Data Science Interviewing Pt. 2: Area Under the Curve Edition

April 15, 2022

During a past interview, I was subjected to an hour take-home coding challenge in which I was asked to implement various coding exercises from scratch in my programming language of choice. In this post, I’ll provide an overview of one of the exercises from that coding challenge, which was to calculate the area under the curve given a set of points using the trapezoidal rule, and a basic implementation of it in Python.

What is the Trapezoidal Rule?

The trapezoidal rule is an integration technique used to approximate the definite integral of a function.
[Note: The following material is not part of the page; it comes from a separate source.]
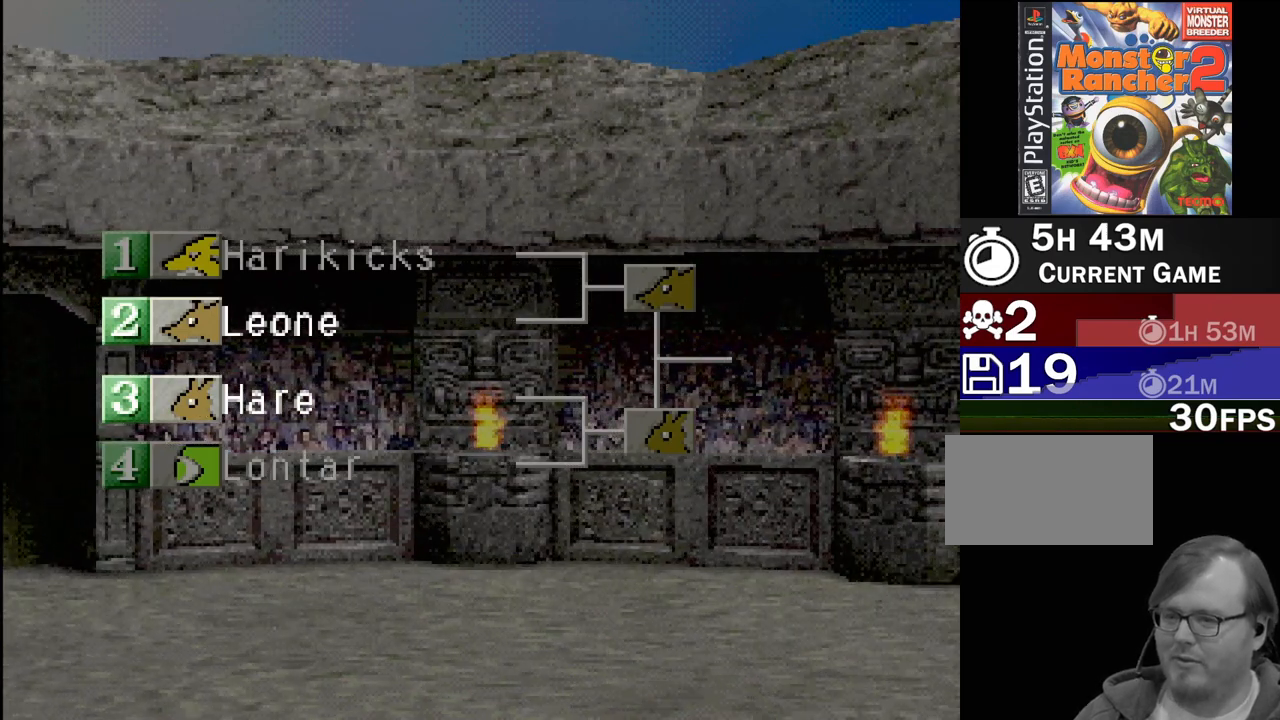
{"buttons": [], "events": []}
It divides the area under a curve into a series of trapezoids and calculates the sum of their areas to estimate the integral.

How does this Relate to Data Science?

There are several potential applications of the trapezoidal rule in data science, but the one I want to focus on in this section is evaluation metrics.

Evaluation metrics like Receiver Operating Characteristic (ROC) curves and Precision-Recall (PR) curves are used to assess the performance of classification models.

ROC curves are typically used to evaluate binary classification models by illustrating the trade-off between the true positive rate (TPR) and the false positive rate (FPR). A quick refresher on TPR and FPR…

Let’s assume that you, the reader, go on a fishing trip and you only want to catch mahi-mahi.

True Positive Rate: Measures the proportion of mahi-mahi that you successfully caught out of all of the mahi-mahi present in the ocean. TPR = True Positives / (True Positives + False Negatives)

False Positive Rate: Measures the proportion of non-mahi-mahi that you caught that were incorrectly identified as mahi-mahi. FPR = False Positives / (False Positives + True Negatives)

ROC curves are created by plotting the TPR on the y-axis and the FPR on the x-axis at different classification thresholds. The optimal point on a ROC curve will depend on the requirements of the problem, specifically the relevant importance of maximizing true positives while minimizing false positives.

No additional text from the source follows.